Data for this exercise
---+---

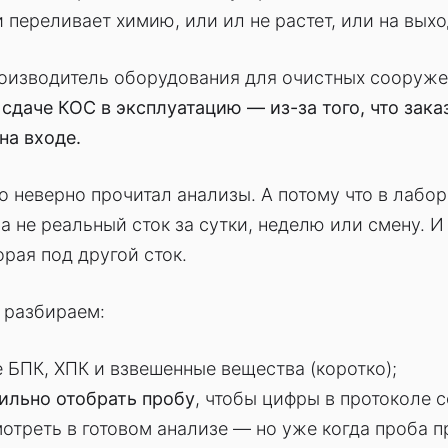
и переливает химию, или ил не растет, или на выхо
роизводитель оборудования для очистных сооруже
 сдаче КОС в эксплуатацию — из-за того, что з
на входе.
то неверно прочитал анализы. А потому что в лабо
 а не реальный сток за сутки, неделю или смену. 
орая под другой сток.
е разбираем:
е БПК, ХПК и взвешенные вещества (коротко);
ильно отобрать пробу
, чтобы цифры в протоколе 
мотреть в готовом анализе — но уже когда проба п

---+---

Problem to solve
Leaving every picture out, output the data exactly as it stands.

Solution to the exercise
и переливает химию, или ил не растет, или на выхо
роизводитель оборудования для очистных сооруже
 сдаче КОС в эксплуатацию — из-за того, что з
на входе.
то неверно прочитал анализы. А потому что в лабо
 а не реальный сток за сутки, неделю или смену. 
орая под другой сток.
е разбираем:
е БПК, ХПК и взвешенные вещества (коротко);
ильно отобрать пробу
, чтобы цифры в протоколе 
мотреть в готовом анализе — но уже когда проба п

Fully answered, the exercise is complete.